Capturing raw provenance

To capture provenance from a program, launch it from the unix shell using something like this:

./pin/pin.sh -follow_execv -t ./obj-ia32/dtracker.so -filename <name_of_file> -- <program> <args>

Compulsory Knob:

  • -filename <name_of_file>

*** Note: Please ensure that you supply the name of file of which you want to know the taint information. Otherwise there would be no taint propogation. ***

The command runs the program under Pin In addition to the standard Pin knobs, DataTracker additionally supports these tool-specific knobs:

  • -stdin [1|0]: Turns tracking of data read from the standard input on or off. Default if off.
  • -stdout [1|0]: Turns logging of provenance of data written to standard output on or off. Default if on.
  • -stderr [1|0]: Turns logging of provenance of data written to standard error on or off. Default if off.
  • -maxoff integer_val: Puts the limit on the size of the taint offsets of cmp instruction. Default is 4.
  • -maxlea integer_val: Puts the limit on the size of the taint offsets of lea instruction. Default is 4.

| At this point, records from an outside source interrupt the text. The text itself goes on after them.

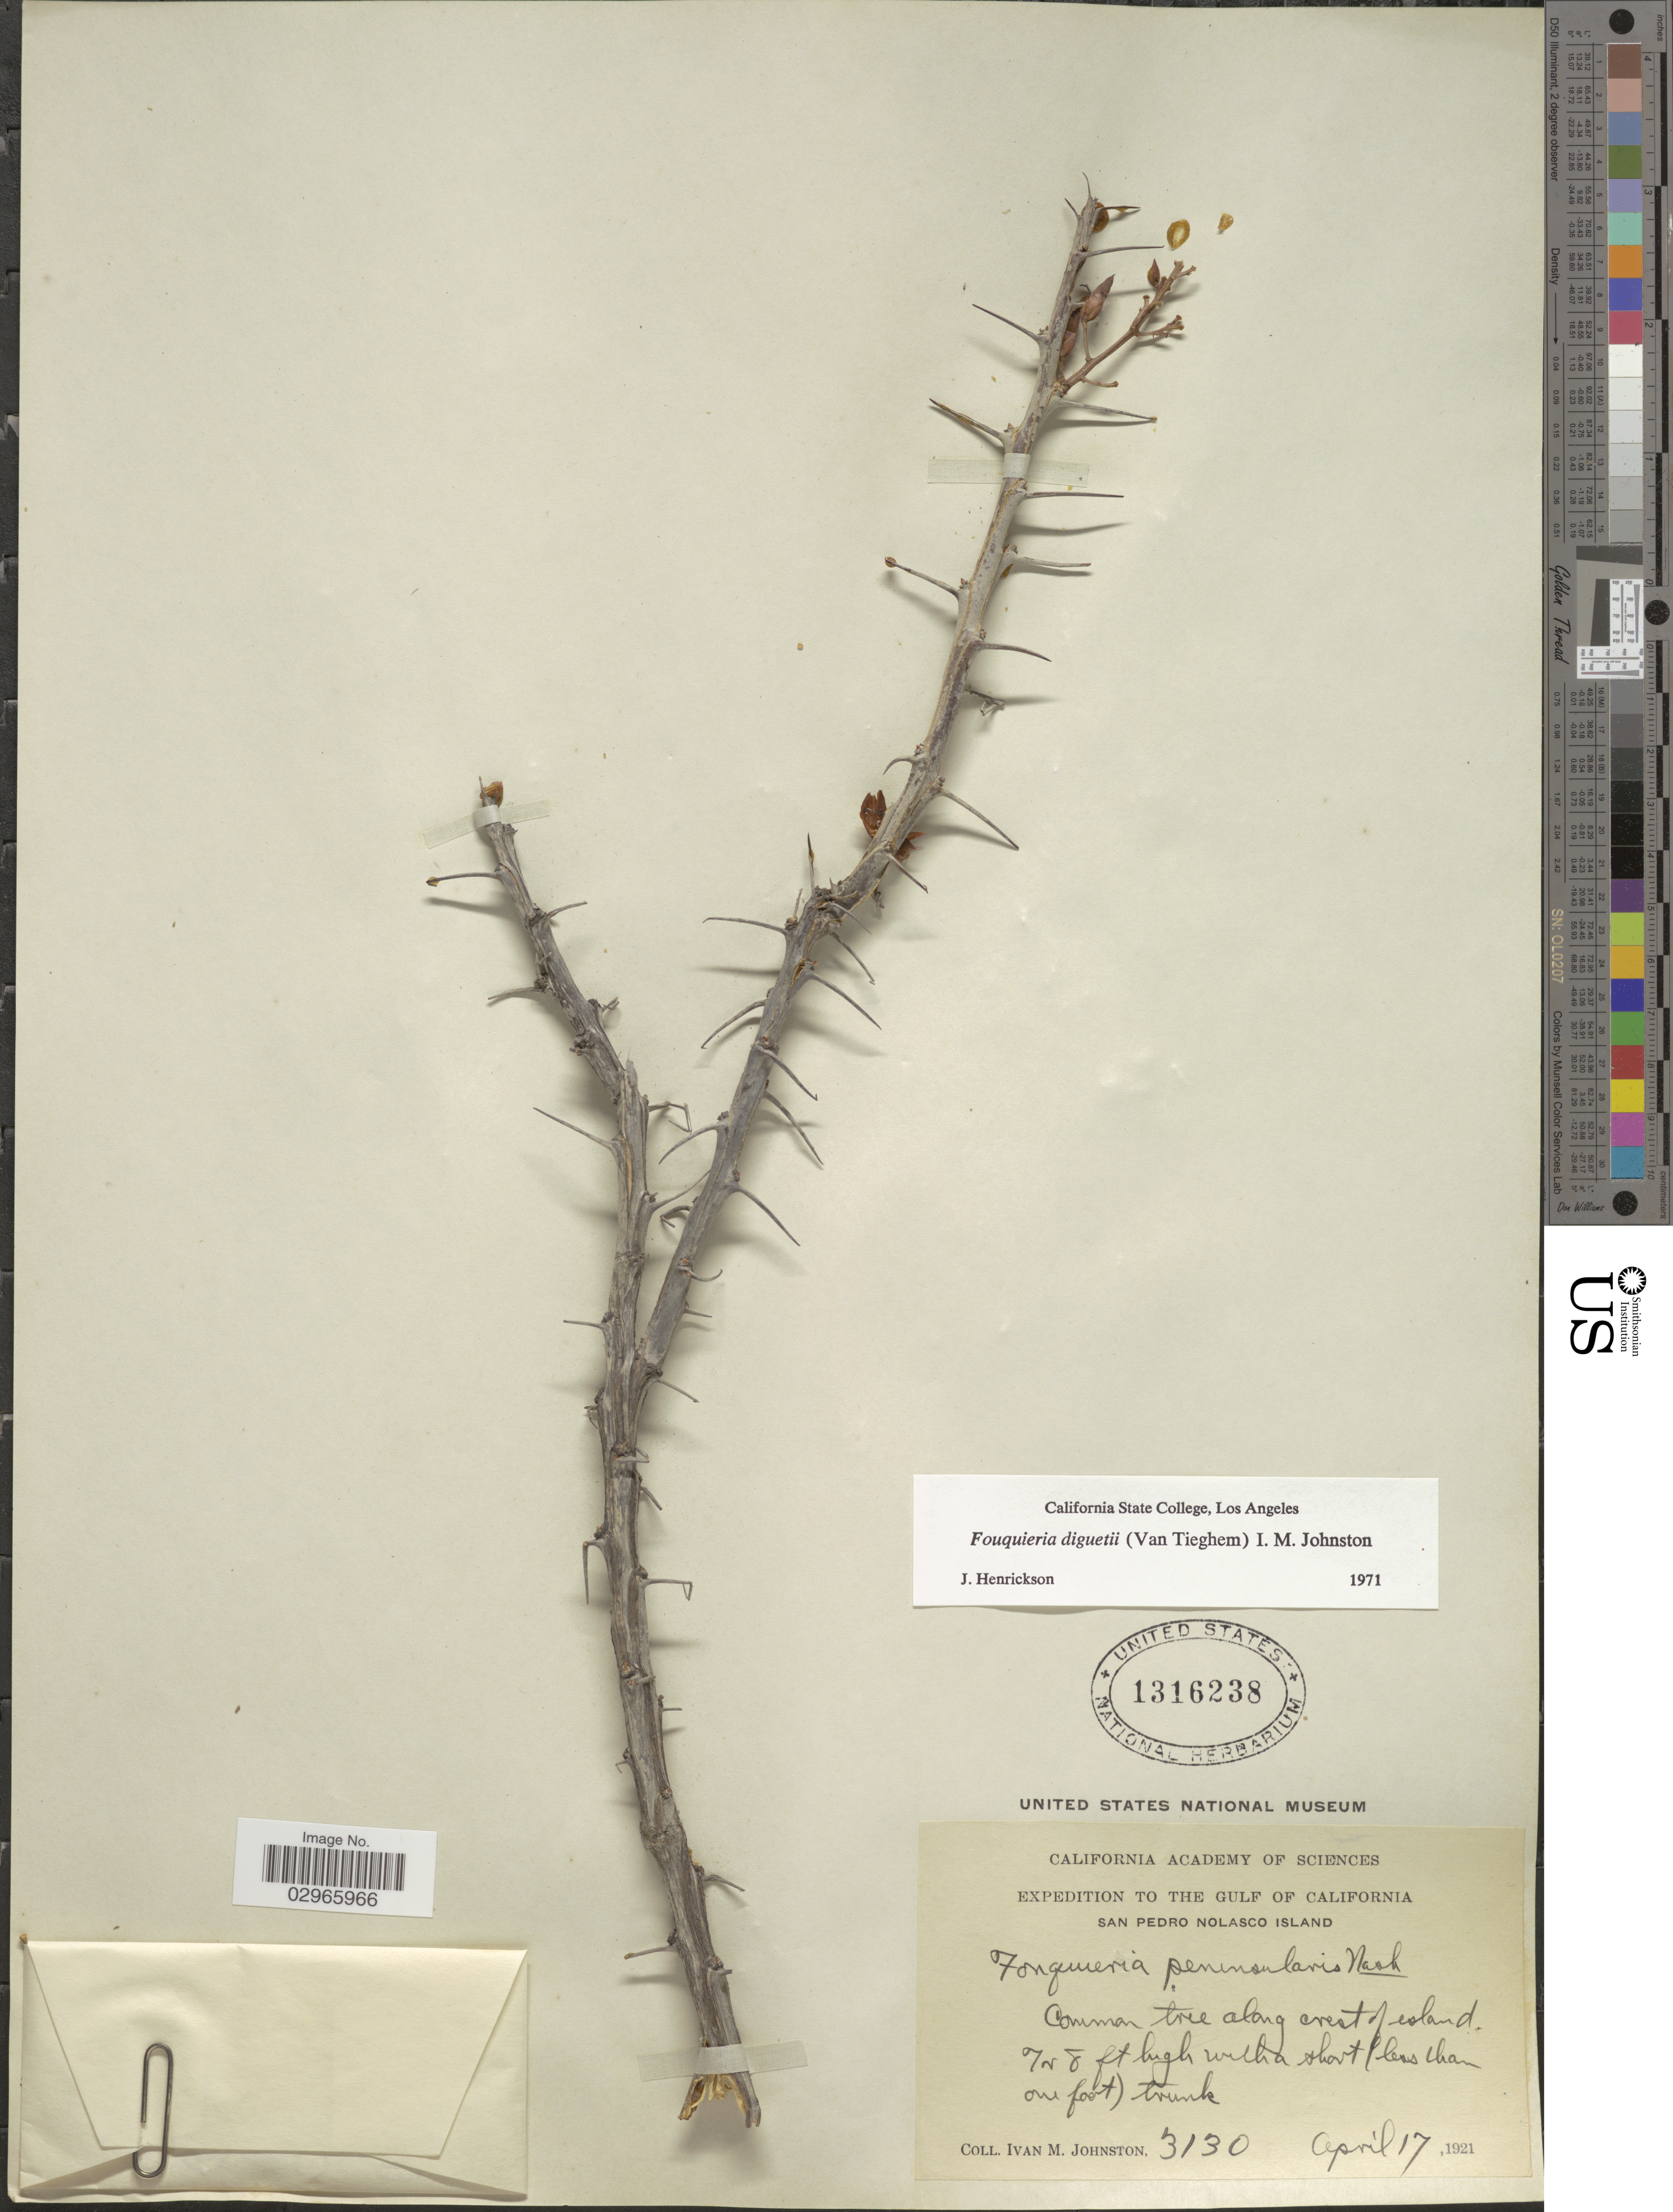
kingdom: Plantae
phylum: Tracheophyta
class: Magnoliopsida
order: Ericales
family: Fouquieriaceae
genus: Fouquieria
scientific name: Fouquieria diguetii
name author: (Tiegh.) I.M. Johnst.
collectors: I.M. Johnston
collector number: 3130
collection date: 1921-04-17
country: Mexico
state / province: Sonora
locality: Gulf of California. San Pedro Nolasco Island. Common tree along crest of island.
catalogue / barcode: US 1316238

Note that launching large programs using the method above takes a lot of time. For such programs, it is suggested to first launch the program and then attach DataTracker to the running process like this:

./pin/pin.sh -follow_execv -pid <pid> -t ./obj-ia32/dtracker.so <knobs>

The raw provenance generated by DataTracker is contained in file rawprov.out. Any additional debugging information are written in file pintool.log.

CMP Output Format (cmp.out)

cmp.out will contain all those compare instructions whose operand is tainted by some offset of file. All instructions will be represented by a row containing 13 space separated values as below:

Bit-operation cmp-type ins-address dest[0] dest[1] dest[2] dest[3] src[0] src[1] src[2] src[3] dest_val src_val

8 reg reg 0x08048532 {0} {} {} {} {2} {} {} {} Z a